How one Researcher Uses CHTC To Fill in the Gaps in AI

Sophie Dorros

Apr 30, 2026

Observing gaps in Large Language Models’ (LLMs’) abilities to process tabular data motivated UW-Madison Computer Sciences PhD candidate Sonia Cromp to develop Tabby, an architecture modification to LLMs that improves how they handle structured data. Cromp began working on Tabby two and a half years ago, after realizing there were weaknesses in generative modeling, particularly for tabular data, within LLMs. Cromp notes that currently, “capabilities to generate examples of [tabular data] are really lagging behind these other modalities like image and text. And so the goal with Tabby was to take the advancements that we’ve been able to make with Large Language Models and transfer those into generating tabular data.”

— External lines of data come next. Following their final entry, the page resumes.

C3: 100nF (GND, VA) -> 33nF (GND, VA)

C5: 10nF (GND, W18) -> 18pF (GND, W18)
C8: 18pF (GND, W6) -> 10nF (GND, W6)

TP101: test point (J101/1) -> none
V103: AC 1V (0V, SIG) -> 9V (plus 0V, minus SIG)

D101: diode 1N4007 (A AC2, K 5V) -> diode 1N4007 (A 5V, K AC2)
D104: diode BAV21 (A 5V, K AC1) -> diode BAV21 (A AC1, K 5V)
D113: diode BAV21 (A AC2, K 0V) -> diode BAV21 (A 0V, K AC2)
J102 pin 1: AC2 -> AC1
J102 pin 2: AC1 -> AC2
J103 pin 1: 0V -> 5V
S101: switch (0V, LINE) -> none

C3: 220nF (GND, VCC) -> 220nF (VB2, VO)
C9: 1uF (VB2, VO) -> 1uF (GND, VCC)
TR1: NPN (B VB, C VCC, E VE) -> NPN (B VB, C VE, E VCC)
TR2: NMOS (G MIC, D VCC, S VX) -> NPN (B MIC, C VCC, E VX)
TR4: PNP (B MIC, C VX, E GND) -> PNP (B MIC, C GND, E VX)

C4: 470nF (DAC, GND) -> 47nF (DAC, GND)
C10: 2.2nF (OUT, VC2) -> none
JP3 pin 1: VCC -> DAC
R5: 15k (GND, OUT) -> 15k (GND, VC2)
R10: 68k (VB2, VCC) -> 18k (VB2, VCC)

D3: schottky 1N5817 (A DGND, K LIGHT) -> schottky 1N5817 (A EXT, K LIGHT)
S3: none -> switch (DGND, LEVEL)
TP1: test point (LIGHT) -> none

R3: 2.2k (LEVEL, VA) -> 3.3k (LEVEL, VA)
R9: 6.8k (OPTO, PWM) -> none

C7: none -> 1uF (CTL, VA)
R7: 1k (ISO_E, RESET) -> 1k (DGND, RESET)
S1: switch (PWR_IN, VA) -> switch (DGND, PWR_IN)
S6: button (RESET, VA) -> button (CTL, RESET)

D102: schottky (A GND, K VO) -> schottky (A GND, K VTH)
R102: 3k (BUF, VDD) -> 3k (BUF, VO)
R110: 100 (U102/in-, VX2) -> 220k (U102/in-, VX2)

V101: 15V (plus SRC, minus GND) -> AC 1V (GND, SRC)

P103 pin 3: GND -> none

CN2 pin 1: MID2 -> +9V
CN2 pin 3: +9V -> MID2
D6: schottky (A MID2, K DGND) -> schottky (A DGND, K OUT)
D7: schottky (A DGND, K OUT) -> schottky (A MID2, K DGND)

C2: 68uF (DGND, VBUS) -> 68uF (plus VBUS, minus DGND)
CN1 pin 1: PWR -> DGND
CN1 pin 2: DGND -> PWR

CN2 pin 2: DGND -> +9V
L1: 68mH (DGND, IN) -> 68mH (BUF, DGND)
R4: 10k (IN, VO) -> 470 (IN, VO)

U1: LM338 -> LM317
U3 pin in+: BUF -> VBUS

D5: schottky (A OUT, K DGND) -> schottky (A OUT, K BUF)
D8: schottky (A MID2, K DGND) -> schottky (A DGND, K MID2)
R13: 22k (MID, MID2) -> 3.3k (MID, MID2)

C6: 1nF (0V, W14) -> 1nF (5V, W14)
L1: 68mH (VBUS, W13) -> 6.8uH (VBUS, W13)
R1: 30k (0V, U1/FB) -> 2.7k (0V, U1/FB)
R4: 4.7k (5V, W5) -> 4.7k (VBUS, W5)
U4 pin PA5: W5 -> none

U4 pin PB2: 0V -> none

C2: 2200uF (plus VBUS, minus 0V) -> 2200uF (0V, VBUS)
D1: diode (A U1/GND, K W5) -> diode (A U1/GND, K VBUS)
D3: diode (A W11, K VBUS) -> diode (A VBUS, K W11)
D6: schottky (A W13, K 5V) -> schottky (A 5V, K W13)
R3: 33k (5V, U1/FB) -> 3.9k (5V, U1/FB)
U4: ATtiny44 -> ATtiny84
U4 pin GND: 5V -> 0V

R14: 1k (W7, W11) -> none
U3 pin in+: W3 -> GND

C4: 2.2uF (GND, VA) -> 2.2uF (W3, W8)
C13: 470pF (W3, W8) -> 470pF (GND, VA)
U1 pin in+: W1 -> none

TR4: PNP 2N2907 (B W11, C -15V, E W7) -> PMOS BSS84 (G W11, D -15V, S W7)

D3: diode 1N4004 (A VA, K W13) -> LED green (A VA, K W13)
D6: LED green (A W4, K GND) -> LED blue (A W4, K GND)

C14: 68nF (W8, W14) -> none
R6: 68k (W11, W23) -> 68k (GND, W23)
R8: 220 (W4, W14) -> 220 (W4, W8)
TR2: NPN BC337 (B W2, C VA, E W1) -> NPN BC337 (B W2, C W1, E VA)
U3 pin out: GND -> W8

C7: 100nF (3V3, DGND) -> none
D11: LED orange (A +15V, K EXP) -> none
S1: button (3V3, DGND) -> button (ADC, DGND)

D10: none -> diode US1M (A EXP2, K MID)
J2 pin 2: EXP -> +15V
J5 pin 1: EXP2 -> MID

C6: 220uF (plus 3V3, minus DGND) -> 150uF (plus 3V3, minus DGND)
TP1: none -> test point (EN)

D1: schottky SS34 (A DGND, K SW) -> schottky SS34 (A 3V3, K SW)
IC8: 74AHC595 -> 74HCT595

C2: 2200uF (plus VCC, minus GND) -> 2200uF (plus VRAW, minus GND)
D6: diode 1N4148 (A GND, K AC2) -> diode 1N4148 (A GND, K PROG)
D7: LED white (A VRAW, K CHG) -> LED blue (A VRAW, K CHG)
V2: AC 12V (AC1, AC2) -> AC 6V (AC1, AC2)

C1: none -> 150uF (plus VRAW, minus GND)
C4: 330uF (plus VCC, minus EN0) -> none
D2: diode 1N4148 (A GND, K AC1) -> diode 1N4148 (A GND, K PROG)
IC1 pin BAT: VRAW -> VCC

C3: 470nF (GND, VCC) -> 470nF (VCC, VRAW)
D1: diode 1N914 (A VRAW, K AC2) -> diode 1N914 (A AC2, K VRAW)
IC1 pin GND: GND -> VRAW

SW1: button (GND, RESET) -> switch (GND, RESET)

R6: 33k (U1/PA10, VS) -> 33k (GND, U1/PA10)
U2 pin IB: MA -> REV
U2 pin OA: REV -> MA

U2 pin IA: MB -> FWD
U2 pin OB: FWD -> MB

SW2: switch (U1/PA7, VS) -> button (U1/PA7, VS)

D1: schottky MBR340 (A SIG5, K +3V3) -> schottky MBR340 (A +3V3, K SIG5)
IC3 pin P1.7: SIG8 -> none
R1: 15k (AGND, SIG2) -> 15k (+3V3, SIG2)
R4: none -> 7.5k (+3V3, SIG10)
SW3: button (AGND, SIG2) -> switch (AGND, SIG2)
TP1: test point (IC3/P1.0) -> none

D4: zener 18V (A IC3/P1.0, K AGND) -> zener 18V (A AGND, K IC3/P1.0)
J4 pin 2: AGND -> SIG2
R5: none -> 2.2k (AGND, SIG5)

Pictured: UW Madison CS PhD candidate Sonia Cromp
Pictured: UW Madison CS PhD candidate Sonia Cromp

Traditional LLMs read data as loose sequences of text, so they don’t uphold the strict column structure that tables require. As a result, they can “blur” which values belong to which columns, leading to errors. If you have ever tried to upload a spreadsheet or JSON file to an LLM like ChatGPT and asked it to continue adding to it, you may have noticed the LLM will reorder or even omit rows or columns, failing to give you a cohesive spreadsheet like you requested. Tabby fixes the blurring issue by assigning each column its own dedicated “Expert” so features stay separated. These experts still interact, letting the model learn relationships between columns without mixing them up.

Needing more GPU capacity than her lab had available, Cromp turned to CHTC. Cromp first used CHTC resources to work on a grad school course project at UW-Madison, and two years later, with a Tabby deadline looming, she rediscovered CHTC to run her jobs and provide GPU compute power: “I had a deadline coming up and I didn’t have enough compute to get all of the experiments ran just in my lab. We have our own GPUs that we own, but it’s nothing compared to CHTC. So I was racking my brain, I had one week to get this done. And then I remembered I had a CHTC account and I was able to log in and that was a lifesaver”, remarked Cromp. For Cromp’s experiment, she needed to compare how Tabby performed with different LLMs depending on the number of parameters they had. Parameters within LLMs can range from in the millions all the way to the trillions. Cromp’s CHTC-run experiments looked at the performance of differently sized LLMs to generate tabular data, with or without Tabby. Cromp mainly needed GPU access for Tabby, running a total of 406 GPU hours at CHTC over the course of the project.

Tabby Logo, credits: Sonia Cromp
Tabby Logo, credits: Sonia Cromp

Working on a tabular data project within a community focused on image and text generation was one of the largest hurdles Cromp had to overcome with this project. She noted that “I had trouble getting it accepted within the ML community. A lot of people are focused on image and text, and when you want to work on things that are outside of that, they ask you why. The thing I want to see different within this field, is I think that there should be more attention being put towards tabular and just not image and text data.” Cromp was ultimately able to publish her work, “Tabby: A Language Model Architecture for Tabular and Structured Data Synthesis” that appeared in Transactions on Machine Learning Research (TMLR) 2026.

Cromp’s journey with the CHTC continued, and she is currently working on another project as part of her work with NASA called GeoDES (Geospatial Diffusion-based Evolution Synthesis), which is a model that generates examples of extratropical cyclone storms (these storms are similar to hurricanes, but form at more northern latitudes). Synthetic extreme storms help fill data gaps, improving both storm research and forecasting model evaluation. Cromp runs her experiments for GeoDES through the CHTC, running models even larger than the ones she ran for Tabby. So far, GeoDES has submitted 638 job requests and logged 2,790 GPU hours.

Cromp Pictured during her time at NASA working on GeoDES
Cromp Pictured during her time at NASA working on GeoDES

Cromp’s work with both Tabby and GeoDES underscores the importance of researching gaps that machine learning models may be failing to fill. Cromp remarked: “These modalities are not getting the attention that they need, and I feel like people already are amazing at processing image data, text data, We’re not so good at processing these very huge spreadsheets and atmospheric data that have different levels of the atmosphere with 50 different variables at each level.” As LLMs and generative AI continue to advance in scope and ability, it’s important to note the areas where they still need improvement.

Working with the CHTC allowed Cromp to perform compute-intensive experiments she may not otherwise have been able to run. Speaking on her Tabby experiment run on CHTC, Cromp remarked, “that’s a very compute-heavy experiment, but it adds useful information to your paper about how your method performs. So making those sorts of experiments more feasible to be performed for people that are doing research like mine, I think is really useful.” Going forward, Cromp will continue to use CHTC resources to run her GeoDES experiments, and her success with Tabby has also inspired some of her labmates to start using the CHTC to complete their own research work.